No último mês, a Agência Nacional de Energia Elétrica (Aneel) negou recursos a várias empresas do setor, como Solatio e Casa dos Ventos, que contestaram decisões do ONS. O operador justificou que a região enfrenta um excesso de geração de eletricidade em certos períodos e a falta de linhas de transmissão adequadas para suportar o fluxo necessário. Os projetos de hidrogênio verde requerem grandes quantidades de energia, como o da Solatio, que prevê uma capacidade instalada de 3 GW.

Os projetos localizados no porto de Pecém, no Ceará, superam 5 GW, e todos têm previsão de decisão final de investimento para 2026. Um funcionário do ONS expressou ceticismo sobre a viabilidade de todos os projetos, citando a escassez de equipamentos no mercado global.

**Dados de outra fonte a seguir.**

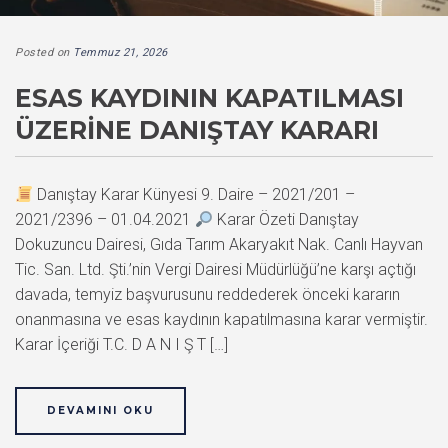
Posted on
Temmuz 21, 2026
ESAS KAYDININ KAPATILMASI
ÜZERINE DANIŞTAY KARARI
Danıştay Karar Künyesi 9. Daire – 2021/201 –
2021/2396 – 01.04.2021
Karar Özeti Danıştay
Dokuzuncu Dairesi, Gıda Tarım Akaryakıt Nak. Canlı Hayvan
Tic. San. Ltd. Şti.’nin Vergi Dairesi Müdürlüğü’ne karşı açtığı
davada, temyiz başvurusunu reddederek önceki kararın
onanmasına ve esas kaydının kapatılmasına karar vermiştir.
Karar İçeriği T.C. D A N I Ş T […]
DEVAMINI OKU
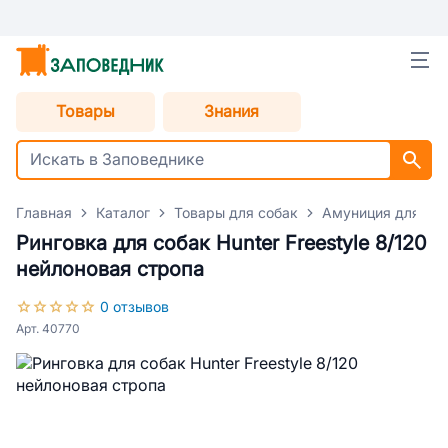
Товары
Знания
Главная
Каталог
Товары для собак
Амуниция для со
Ринговка для собак Hunter Freestyle 8/120
нейлоновая стропа
0 отзывов
Арт. 40770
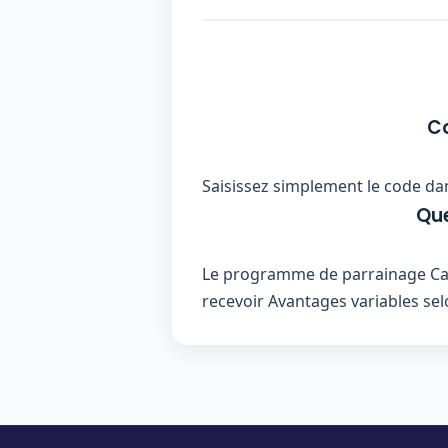
Co
Saisissez simplement le code dan
Que
Le programme de parrainage Cara
recevoir Avantages variables selo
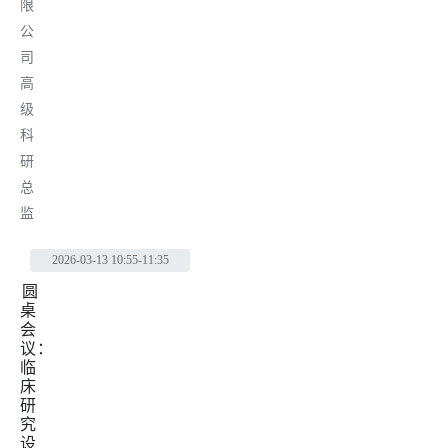
限
公
司
高
级
科
研
总
监
2026-03-13
10:55-11:35
圆
桌
会
议：
临
床
研
究
设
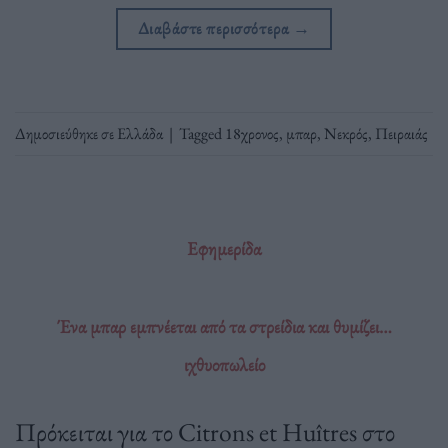
Διαβάστε περισσότερα
→
Δημοσιεύθηκε σε
Ελλάδα
|
Tagged
18χρονος
,
μπαρ
,
Νεκρός
,
Πειραιάς
Εφημερίδα
Ένα μπαρ εμπνέεται από τα στρείδια και θυμίζει…
ιχθυοπωλείο
Πρόκειται για το Citrons et Huîtres στο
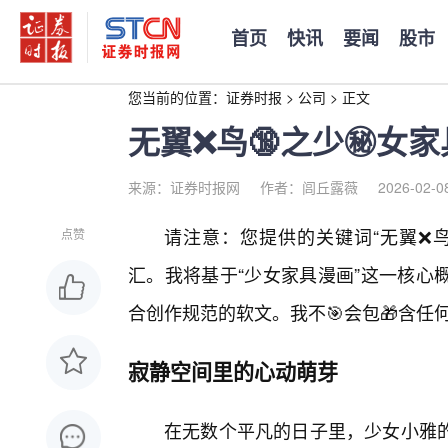
首页
快讯
要闻
股市
您当前的位置：
证券时报
>
公司
>
正文
无翼❌鸟🔞之少㊙️女
来源：证券时报网
作者：闾丘露薇
2026-02-0
请注意：您提供的关键词“无翼❌鸟
点赞
汇。我将基于“少女家具漫画”这一核心
合创作规范的软文。我不🎯会包🎁含任
寂静空间里的心动萌芽
在无数个平凡的日子里，少女小雅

O ONS está relutante em aumentar a margem de escoamento para esses empreendimentos, mas planeja sugerir obras que possam abrir espaço para uma capacidade adicional de até 1,8 GW na região.

Embora essa quantidade seja inferior à soma dos projetos que devem ser aprovados em 2026, o setor acredita que pode ser suficiente para facilitar as decisões de investimento. A presidente da Associação Brasileira da Indústria do Hidrogênio Verde (ABIHV), Fernanda Delgado, destacou que as empresas precisam de um parecer de acesso à rede elétrica para garantir financiamentos. O ONS deve remapear o processo para encontrar essa capacidade adicional.

A EPE está prevista para divulgar estudos sobre as estruturas necessárias para garantir o escoamento de mais 4 GW no Nordeste, o que pode impactar o cronograma das empresas. A pressão política em torno da localização das novas estruturas é intensa, com governadores buscando garantir que seus estados sejam beneficiados. O chefe de expansão de transmissão da EPE, Thiago Dourado, afirmou que o estudo deve priorizar áreas como Pecém e Piauí.

Recentemente, a Aneel decidiu que grandes empreendimentos precisarão pagar garantias ao solicitar acesso à rede elétrica. Esse mecanismo visa filtrar projetos com maior viabilidade financeira. A exigência de garantias pode ajudar a assegurar que apenas projetos sólidos avancem, beneficiando a infraestrutura energética da região. Em tempos de desafios como esses, a união da sociedade pode ser fundamental para apoiar iniciativas que promovam o desenvolvimento sustentável e a transição energética.